The pursuit of truly intelligent embodied agents has long been hampered by the need to train disparate, specialized models for perception, reasoning, and action. This fragmentation leads to inefficiencies and limits the holistic capabilities of AI systems. The introduction of Pelican-Unified 1.0 marks a significant departure, presenting the first embodied foundation model built on the principle of unification.
Related startups
Unifying Perception, Reasoning, and Imagination
Pelican-Unified 1.0 leverages a single Visual-Language Model (VLM) to serve as a unified understanding and reasoning module. This VLM maps diverse inputs—scenes, instructions, visual contexts, and action histories—into a shared semantic space. Crucially, it also performs autoregressive chain-of-thought reasoning, generating task- and action-oriented sequences in a single pass. This unified approach allows for the backpropagation of language, video, and action losses into the shared representation, enabling simultaneous optimization of understanding, reasoning, imagination, and action, rather than relying on isolated expert systems.

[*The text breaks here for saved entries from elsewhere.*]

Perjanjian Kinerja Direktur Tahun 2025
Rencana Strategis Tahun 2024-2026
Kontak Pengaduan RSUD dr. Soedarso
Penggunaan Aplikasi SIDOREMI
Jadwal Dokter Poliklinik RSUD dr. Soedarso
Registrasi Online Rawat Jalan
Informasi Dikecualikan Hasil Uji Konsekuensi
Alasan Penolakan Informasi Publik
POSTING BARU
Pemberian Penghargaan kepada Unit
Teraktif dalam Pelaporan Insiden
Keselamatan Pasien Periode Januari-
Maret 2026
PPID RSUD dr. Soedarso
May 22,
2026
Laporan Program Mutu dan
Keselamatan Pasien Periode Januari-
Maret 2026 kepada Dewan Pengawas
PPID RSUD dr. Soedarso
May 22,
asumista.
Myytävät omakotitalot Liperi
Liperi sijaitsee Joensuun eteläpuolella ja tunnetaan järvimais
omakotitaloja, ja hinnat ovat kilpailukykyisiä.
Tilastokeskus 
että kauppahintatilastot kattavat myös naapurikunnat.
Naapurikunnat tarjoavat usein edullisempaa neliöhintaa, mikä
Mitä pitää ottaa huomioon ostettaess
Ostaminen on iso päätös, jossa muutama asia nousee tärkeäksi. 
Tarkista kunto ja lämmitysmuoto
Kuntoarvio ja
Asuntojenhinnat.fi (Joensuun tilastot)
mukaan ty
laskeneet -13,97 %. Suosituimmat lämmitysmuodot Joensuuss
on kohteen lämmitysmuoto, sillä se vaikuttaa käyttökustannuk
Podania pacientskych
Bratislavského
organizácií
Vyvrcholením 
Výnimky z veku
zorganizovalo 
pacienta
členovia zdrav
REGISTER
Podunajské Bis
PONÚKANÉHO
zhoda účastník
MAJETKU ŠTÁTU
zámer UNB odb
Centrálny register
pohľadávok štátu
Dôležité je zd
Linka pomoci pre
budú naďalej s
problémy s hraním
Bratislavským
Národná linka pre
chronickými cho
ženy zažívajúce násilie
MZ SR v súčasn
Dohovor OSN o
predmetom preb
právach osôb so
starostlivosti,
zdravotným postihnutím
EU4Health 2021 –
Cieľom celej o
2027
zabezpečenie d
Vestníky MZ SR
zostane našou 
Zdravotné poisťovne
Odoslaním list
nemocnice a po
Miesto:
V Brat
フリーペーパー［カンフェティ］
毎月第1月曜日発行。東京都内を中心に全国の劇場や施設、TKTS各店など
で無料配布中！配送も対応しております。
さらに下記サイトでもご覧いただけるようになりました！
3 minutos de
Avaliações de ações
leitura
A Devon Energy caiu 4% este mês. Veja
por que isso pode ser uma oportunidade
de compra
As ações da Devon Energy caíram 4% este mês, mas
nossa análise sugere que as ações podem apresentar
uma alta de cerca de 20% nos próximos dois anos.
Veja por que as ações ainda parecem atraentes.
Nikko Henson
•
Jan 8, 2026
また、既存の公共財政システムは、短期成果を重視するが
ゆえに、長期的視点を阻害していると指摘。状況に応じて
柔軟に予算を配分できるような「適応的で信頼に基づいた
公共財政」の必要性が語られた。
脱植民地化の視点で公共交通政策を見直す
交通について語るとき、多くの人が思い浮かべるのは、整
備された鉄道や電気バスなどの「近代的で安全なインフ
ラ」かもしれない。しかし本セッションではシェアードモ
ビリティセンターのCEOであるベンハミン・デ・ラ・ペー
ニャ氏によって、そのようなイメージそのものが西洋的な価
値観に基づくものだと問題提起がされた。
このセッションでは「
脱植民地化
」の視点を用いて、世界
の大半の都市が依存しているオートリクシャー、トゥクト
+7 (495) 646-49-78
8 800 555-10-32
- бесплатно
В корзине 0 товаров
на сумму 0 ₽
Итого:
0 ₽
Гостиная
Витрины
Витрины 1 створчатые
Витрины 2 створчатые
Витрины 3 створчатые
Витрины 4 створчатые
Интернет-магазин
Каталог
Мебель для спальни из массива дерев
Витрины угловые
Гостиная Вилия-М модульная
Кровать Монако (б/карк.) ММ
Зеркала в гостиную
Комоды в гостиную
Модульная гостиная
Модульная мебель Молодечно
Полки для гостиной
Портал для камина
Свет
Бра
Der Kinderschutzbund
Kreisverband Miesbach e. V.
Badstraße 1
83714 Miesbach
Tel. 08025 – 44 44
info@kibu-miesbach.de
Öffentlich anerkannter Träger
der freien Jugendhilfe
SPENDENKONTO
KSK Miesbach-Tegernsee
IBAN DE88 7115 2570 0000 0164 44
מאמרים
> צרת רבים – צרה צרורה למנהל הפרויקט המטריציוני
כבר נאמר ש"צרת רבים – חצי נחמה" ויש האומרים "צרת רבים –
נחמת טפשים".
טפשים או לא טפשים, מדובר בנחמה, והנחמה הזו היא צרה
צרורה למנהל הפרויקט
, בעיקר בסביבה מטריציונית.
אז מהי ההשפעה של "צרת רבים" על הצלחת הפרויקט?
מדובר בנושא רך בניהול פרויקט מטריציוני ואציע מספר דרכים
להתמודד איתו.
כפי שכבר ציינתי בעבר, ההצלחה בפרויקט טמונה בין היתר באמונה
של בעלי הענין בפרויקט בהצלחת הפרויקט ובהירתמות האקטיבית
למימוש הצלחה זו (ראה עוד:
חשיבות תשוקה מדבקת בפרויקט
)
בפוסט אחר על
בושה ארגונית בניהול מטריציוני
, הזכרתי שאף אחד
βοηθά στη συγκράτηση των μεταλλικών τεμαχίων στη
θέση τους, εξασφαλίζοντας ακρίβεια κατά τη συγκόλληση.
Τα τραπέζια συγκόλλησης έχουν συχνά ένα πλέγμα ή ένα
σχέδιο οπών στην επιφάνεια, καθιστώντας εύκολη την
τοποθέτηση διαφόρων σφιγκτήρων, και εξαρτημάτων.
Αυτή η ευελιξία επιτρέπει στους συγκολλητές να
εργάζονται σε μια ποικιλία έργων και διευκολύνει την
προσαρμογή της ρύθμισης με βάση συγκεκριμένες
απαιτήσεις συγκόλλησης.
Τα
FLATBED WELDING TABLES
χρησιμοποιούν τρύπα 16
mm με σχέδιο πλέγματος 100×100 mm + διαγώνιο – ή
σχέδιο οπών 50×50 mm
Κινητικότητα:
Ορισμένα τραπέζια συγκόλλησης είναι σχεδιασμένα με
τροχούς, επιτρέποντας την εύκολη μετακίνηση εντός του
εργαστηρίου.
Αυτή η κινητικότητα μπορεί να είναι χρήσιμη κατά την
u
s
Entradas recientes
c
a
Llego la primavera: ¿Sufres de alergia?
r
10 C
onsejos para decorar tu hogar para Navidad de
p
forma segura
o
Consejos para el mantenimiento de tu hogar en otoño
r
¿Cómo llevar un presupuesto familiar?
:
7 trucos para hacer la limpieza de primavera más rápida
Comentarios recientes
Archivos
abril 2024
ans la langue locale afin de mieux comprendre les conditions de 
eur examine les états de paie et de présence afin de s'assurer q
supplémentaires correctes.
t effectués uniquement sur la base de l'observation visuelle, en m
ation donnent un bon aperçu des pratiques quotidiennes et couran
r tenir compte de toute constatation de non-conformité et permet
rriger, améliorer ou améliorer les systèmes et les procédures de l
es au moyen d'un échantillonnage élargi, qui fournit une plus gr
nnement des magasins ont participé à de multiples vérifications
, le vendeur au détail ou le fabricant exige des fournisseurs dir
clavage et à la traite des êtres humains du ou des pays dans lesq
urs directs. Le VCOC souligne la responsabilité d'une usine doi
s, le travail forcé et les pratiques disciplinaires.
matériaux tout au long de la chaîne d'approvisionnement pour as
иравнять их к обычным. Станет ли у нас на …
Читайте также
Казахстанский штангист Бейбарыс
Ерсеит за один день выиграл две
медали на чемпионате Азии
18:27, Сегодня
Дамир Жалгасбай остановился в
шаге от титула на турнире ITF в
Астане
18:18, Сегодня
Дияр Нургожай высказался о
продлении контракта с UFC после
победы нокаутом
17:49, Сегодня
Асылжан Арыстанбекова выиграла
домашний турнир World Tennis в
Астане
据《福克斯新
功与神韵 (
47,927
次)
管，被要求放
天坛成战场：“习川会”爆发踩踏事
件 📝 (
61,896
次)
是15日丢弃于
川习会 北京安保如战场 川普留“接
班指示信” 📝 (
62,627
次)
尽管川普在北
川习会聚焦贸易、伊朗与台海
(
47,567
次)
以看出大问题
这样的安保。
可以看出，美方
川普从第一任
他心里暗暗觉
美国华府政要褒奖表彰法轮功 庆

Specialist Strength Without Compromise
Contrary to the intuition that unification might lead to diluted capabilities, Pelican-Unified 1.0 demonstrates that this paradigm can preserve and even enhance specialist performance. A single checkpoint of the model achieved impressive results across multiple domains: 64.7 on eight VLM benchmarks (outperforming comparable-scale models), a first-place ranking of 66.03 on WorldArena, and 93.5 on RoboTwin (second-best among action methods). These findings underscore the efficacy of the unified approach in consolidating complex AI capabilities without sacrificing individual performance.